The resulting data collection, which reflected the distribution of the attack categories similar to the full data group, showed a success rate of the attack of 65 percent and 82 percent compared to Gemini 1.5 Flash and Gemini 1.0 Pro, respectively. In comparison, the successful line success rates for the attack were 28 percent and 43 percent. Success rates for eradication were, as the effects are removed only for control procedures, 44 percent (1.5 Flash) and 61 percent (1.0 Pro).
The success rate of the attack against Gemini-1.5-Flash -001 with virtual temperature. The results showed that fun installation is more effective than the baseline and the offspring with improvements.
Credit: Labunets et al.
The success rates of the attack of the Gueini 1.0 Pro.
Credit: Labunets et al.
While Google is in the process of neglecting Gemini 1.0 pro.

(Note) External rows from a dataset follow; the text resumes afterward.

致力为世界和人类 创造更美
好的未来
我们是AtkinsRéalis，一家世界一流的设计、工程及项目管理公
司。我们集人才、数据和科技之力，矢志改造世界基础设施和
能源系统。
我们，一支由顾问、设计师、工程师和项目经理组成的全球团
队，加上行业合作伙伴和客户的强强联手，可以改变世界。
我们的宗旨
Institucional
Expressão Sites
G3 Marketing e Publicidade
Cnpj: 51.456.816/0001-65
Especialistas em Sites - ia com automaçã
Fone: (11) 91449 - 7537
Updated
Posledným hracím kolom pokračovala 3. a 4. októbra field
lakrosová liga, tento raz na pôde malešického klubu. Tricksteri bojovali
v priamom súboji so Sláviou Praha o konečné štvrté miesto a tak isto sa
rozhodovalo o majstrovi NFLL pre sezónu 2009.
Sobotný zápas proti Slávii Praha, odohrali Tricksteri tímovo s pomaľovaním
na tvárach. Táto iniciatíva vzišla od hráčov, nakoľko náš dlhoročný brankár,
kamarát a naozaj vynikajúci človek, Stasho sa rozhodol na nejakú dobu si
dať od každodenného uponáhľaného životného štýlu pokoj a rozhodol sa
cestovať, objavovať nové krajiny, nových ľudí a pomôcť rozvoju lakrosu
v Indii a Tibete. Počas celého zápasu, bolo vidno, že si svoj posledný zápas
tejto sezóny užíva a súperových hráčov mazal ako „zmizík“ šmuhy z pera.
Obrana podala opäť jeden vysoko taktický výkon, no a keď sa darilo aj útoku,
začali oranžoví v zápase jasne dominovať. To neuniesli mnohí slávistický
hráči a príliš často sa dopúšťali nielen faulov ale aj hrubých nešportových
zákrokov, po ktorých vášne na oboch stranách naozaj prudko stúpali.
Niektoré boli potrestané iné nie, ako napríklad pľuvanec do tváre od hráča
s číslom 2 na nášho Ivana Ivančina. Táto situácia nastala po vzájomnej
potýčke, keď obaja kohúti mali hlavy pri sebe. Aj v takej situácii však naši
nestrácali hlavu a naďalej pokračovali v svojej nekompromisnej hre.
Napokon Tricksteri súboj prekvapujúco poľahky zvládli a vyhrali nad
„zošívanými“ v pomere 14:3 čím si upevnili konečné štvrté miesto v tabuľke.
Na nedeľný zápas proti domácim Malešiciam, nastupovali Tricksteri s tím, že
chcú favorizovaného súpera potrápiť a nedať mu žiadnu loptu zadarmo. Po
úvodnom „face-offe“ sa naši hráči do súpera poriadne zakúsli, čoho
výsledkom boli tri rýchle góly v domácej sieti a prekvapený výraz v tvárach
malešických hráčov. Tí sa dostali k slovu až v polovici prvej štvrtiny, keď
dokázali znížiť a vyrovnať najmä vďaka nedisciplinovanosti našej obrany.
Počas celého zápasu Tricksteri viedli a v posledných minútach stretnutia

Fernandez said: “If you calculate the attack of the Gemini model and try it directly on another model of Gemini, it will work with a high possibility, as he said this is an interesting and beneficial effect for the attacker.”

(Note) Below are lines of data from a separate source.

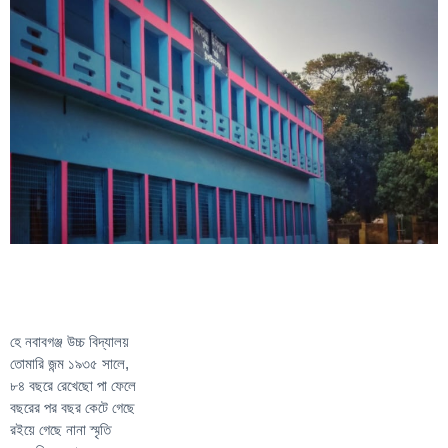
হে নবাবগঞ্জ উচ্চ বিদ্যালয়
তোমারি জন্ম ১৯৩৫ সালে,
৮৪ বছরে রেখেছো পা ফেলে
বছরের পর বছর কেটে গেছে
রইয়ে গেছে নানা স্মৃতি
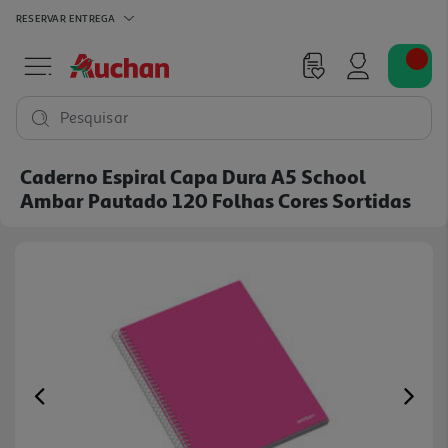
RESERVAR
ENTREGA
Pesquisar
Caderno Espiral Capa Dura A5 School
Ambar Pautado 120 Folhas Cores Sortidas
Previous
Ne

The success rates of the attack from Gemini-1.0-PRO -001 against Gemini models for each method.
Credit: Labunets et al.
Another interesting vision of the paper: the fun attack against Gemini 1.5 Flash “resulted in a severe mile shortly after the repetitions 0, 15 and 30 and clearly benefits from restarting. Improving the method of dedication to repetition is less clear.” In other words, with every repetition, a steady function process provided improvements.

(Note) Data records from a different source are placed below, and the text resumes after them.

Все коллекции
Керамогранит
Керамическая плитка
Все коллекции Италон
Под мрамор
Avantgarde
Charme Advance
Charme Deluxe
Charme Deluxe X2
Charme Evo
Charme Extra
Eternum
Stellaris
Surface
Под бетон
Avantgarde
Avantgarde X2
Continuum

On the other hand, Labonitz said that it is stuck in the dark and only makes random guesses that are not guided, which sometimes succeed in part but does not provide the same repetitive improvement. ” This behavior also means that most of the gains from refining fun come in the five to the first ten. “We benefit from this by” restarting “the algorithm, which allows it to find a new path that can push the success of the attack a little better than the previous track,” he added.
The instant injection that was created well is not performed well on an equal basis. Two fast injection – one tries to steal passwords through a hunting site and another tries to mislead the model about the Bethon code inputs – has achieved success rates less than 50 percent. Researchers assume that the added training that he received in resisting hunting attacks may be present in the first example. In the second example, only Gueini Flash had a success rate of less than 50 percent, indicating that this latest model is “much better in code analysis”, the researchers said.